Top of DOCUMENT EXTRACT

The Influence of Perceived Gaze Cues on Elementary Sound Perception In Individuals with Autism

Background: Prior research has shown that our brains are pervasively social and multisensory. Remarkably, perceived social cues such as eye gaze influence even basic sensory sound perception in typical adults: if a brief burst of sound is presented immediately after a face displaying averted gaze, typical adults systematically, and erroneously, perceive a shift in the direction of the sound’s location.  The shift in perception is in accordance with the direction of the perceived gaze cue: left-looking eyes bias listeners to perceive sounds as if coming from the left, while right-looking eyes bias perception to the right. This shift in sound localization also occurs when subjects are cued with arrows. At the neural level, human lesion studies demonstrated distinct neural pathways for the initial processing of arrows and gaze cues, while fMRI studies reported only subtle differences between networks cued by gaze and arrows. Thus, the extent to which the observed phenomenon is uniquely social is unknown. Past research with individuals with autism has documented atypical gaze cueing and impaired gaze following but intact following of non-social directional cues.

Objectives: The current study aims to use a psychophysical paradigm to explore the extent to which visually perceived social and non-social cues influence elementary sound perception in individuals with autism and matched controls.

Methods: Fifteen individuals with autism and fifteen age-, IQ-, and handedness-matched controls volunteered for the study. The psychophysical experiment was based on a variant of the Posner attention-cuing paradigm. A directionally-tuned broadband noise stimulus of brief duration was delivered via headphones to the participant’s ears. The sound stimulus was presented 300ms after the presentation of a visual cue: a face with neutral affect gazing 30^o to the left or right; a double-headed arrow pointing to the left or right; or a directionally-neutral fixation cross. Participants were instructed to gaze steadily towards the screen and, as quickly and accurately as possible, indicate by button press whether the sound came from their left or right. At this time, the visual cue disappeared. Reaction time and performance data were collected and analyzed.

Results: While ASD subjects consistently fail to engage in joint attention in real-world settings, past laboratory studies of gaze following in ASD have reported mixed results.  We quantify both the average magnitude and intersubject variability in perceptual shift to social and non-social cueing, examining whether ASD participants differ systematically from neurotypical subjects. Preliminary data suggest that ASD participants show higher variability in individual response to the task.

Conclusions: Preliminary results indicate a high degree of variability among individuals with autism in their responses to the performed multisensory perception task. This heterogeneity is consistent with the inherent variability exhibited across the autism spectrum. By considering both intergroup and intragroup differences in sensitivity to social signals, we will be able to investigate the mechanisms of such heterogeneity. As autism tends to have wide-ranging effects on individual function, the variety of individual task performance implicates a myriad of neural coping strategies used by the brain to mediate perception and interactions in the world.

Bottom of DOCUMENT EXTRACT
Top of SOURCE INFORMATION

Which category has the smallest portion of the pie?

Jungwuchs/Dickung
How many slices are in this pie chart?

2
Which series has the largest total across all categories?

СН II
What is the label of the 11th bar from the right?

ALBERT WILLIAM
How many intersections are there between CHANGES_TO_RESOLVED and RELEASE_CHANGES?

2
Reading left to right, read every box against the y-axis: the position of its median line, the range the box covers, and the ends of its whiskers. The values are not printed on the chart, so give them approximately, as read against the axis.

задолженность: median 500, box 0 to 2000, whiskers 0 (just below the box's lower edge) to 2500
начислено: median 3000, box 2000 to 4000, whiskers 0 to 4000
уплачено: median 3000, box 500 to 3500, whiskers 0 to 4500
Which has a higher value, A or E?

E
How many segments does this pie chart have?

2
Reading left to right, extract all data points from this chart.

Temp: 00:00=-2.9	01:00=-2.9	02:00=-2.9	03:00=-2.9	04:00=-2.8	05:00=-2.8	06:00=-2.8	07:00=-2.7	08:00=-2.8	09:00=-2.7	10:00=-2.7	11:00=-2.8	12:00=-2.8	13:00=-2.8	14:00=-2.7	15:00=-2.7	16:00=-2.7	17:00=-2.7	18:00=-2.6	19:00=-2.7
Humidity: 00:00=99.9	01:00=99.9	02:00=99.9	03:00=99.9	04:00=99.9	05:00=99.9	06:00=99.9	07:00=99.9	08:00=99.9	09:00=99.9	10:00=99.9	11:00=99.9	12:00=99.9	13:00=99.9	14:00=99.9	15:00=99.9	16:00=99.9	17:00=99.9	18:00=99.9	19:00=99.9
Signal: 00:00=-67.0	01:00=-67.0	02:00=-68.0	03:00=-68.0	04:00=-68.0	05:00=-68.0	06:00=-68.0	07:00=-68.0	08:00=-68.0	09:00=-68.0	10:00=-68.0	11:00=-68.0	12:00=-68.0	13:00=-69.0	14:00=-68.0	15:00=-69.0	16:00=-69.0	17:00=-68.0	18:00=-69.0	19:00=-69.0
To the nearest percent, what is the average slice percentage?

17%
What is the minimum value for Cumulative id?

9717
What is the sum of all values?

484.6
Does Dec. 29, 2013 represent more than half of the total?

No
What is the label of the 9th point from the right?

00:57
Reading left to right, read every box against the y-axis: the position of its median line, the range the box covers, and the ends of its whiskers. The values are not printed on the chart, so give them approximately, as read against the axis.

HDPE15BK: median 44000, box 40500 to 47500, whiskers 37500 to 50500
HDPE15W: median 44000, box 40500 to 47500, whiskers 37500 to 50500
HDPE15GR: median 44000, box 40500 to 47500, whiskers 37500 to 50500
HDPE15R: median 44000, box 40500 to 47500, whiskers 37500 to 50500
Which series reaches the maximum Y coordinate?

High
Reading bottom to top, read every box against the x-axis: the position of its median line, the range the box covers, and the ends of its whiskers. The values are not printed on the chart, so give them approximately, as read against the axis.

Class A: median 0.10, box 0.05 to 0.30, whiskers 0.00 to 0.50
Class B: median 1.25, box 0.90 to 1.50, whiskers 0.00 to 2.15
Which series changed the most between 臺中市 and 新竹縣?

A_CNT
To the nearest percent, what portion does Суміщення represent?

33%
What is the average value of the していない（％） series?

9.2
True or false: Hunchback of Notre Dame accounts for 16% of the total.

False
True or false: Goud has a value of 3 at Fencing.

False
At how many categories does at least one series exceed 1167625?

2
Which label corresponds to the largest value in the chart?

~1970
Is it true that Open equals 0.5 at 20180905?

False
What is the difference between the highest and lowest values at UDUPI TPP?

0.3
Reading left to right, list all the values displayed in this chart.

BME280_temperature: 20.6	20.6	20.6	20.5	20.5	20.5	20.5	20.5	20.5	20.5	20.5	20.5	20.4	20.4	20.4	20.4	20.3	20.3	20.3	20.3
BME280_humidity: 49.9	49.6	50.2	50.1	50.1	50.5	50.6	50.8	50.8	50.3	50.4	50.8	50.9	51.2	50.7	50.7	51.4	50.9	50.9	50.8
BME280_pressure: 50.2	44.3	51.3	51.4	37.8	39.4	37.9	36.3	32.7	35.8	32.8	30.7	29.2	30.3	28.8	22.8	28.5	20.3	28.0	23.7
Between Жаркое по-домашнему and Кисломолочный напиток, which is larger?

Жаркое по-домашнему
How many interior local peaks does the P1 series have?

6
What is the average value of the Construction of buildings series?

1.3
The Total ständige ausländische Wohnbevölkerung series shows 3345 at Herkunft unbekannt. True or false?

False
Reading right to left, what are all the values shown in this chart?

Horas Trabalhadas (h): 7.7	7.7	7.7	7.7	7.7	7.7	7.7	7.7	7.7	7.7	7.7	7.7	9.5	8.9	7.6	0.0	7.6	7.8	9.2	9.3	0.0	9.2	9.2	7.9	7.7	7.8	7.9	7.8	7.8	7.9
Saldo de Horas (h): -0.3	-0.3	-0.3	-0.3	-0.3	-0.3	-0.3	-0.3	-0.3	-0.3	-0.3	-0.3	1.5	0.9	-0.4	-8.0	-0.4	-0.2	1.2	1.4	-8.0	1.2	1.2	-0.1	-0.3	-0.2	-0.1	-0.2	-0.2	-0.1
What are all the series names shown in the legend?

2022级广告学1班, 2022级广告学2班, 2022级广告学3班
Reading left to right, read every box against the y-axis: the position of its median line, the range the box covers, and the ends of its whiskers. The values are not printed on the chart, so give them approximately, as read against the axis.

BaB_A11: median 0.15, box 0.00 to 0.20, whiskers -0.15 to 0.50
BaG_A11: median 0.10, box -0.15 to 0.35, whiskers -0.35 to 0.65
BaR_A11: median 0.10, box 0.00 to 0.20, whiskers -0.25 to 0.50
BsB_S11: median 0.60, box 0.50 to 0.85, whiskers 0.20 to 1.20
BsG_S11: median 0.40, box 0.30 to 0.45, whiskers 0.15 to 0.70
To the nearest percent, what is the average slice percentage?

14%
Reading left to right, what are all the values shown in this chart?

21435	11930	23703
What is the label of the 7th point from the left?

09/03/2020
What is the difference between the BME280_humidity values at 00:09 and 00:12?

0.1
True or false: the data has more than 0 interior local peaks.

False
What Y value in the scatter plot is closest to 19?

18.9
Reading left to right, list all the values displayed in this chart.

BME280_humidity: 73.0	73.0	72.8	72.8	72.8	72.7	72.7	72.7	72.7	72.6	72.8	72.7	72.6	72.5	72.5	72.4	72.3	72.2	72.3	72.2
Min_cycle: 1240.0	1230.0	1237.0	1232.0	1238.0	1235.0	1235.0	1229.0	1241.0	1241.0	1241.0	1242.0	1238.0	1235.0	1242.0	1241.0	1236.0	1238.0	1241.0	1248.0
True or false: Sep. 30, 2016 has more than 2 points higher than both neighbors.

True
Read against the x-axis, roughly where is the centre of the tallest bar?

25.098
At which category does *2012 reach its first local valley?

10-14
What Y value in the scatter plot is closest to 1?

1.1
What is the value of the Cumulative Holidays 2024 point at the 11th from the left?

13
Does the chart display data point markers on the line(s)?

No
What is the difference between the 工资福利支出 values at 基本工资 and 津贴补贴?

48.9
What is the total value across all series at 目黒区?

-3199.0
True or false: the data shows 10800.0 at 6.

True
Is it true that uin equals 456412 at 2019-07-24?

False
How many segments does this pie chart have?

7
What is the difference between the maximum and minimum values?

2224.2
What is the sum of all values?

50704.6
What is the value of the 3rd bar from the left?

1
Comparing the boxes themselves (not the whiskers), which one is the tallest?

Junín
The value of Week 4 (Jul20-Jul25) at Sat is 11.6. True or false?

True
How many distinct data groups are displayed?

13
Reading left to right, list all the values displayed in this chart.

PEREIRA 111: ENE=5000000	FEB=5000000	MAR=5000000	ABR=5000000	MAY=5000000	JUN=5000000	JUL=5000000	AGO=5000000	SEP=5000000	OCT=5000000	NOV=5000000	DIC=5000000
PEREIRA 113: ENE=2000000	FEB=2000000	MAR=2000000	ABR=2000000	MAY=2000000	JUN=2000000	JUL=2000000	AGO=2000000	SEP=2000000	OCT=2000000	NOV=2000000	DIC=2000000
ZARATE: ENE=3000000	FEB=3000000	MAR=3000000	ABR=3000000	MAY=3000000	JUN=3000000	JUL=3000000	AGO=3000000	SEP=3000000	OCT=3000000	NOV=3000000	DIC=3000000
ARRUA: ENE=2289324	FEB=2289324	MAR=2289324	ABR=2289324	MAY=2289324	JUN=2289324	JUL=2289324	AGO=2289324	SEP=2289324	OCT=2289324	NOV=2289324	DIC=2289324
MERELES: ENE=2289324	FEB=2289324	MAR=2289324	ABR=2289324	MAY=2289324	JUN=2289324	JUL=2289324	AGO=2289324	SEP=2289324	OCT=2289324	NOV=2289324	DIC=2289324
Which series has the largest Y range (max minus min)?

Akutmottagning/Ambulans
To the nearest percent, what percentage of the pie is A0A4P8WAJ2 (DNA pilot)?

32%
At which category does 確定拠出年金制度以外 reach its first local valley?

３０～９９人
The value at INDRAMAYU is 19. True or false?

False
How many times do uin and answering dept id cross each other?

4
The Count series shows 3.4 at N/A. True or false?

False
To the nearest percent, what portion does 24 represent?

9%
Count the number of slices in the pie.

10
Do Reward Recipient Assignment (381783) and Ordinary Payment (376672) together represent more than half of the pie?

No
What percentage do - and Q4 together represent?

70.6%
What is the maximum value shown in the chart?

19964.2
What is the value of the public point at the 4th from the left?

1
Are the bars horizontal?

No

Bottom of SOURCE INFORMATION

▸ **YOUR GOAL**: In the abstract on gaze cues and sound perception in autism, how long after the visual cue did the sound stimulus play?

▸ **WRITTEN RESPONSE**: 300 ms after the visual cue.